3) Finally, a game can end if the last temple card is drawn and placed in the rows. In this rare case, the player with the highest temple value is victorious.
Victory condition one is a teaser. Often, a player comes perilously close to achieving 15 points, but then is completely smashed by his opponent on the very next turn. I've seen wild fluctuations wherein a player is within a point or two of victory, only to have temples destroyed and levels stolen on the next turn, reducing his score to less than 10 while his opponent leaps beyond 15 and claims the victory. It can be quite frustrating.
This game is NOT for the squeamish. Those who balk at quick changes of fate or demand static, slowly changing situations will be outraged by Babel. It has a similar feel to such chaotic games as Svea Rike or Kohle, Kies & Knete. If you have tried those games and found them not to your liking, you probably won't be too enamored with this one either.
I am a bit troubled at how fast things can change in this game ... but not enough to crush my desire to play. Although I readily see the heavy hand of fate present, I still have the feeling that the game system rewards careful hand management and clever utilization of the actions in proper sequence. I sort of have the feeling of solving a puzzle: if I do A, followed by C and D, then coupled with another A, then I'll be able to accomplish this, that and this again. I enjoy putting all the pieces together in the proper sequence to dramatically alter the developing picture.

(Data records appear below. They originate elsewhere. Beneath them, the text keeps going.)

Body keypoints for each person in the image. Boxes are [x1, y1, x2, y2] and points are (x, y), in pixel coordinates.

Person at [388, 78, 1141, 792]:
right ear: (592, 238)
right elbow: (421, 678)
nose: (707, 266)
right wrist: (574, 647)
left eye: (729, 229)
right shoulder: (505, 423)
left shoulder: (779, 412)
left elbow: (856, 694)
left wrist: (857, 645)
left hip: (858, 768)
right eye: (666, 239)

I will say that Lenny and I's game lasted longer than it should have. I certainly attribute this to the fact that we were both learning the system and getting used to various actions, special powers and sequential logic. My second game, played the following weekend, went MUCH faster (probably since I was completely smashed by my opponent!). Still, we had a fierce battle, with each of threatening victory several times. Eventually, I managed to achieve the victory, climbing atop Lenny's smoldering temples and praising the gods!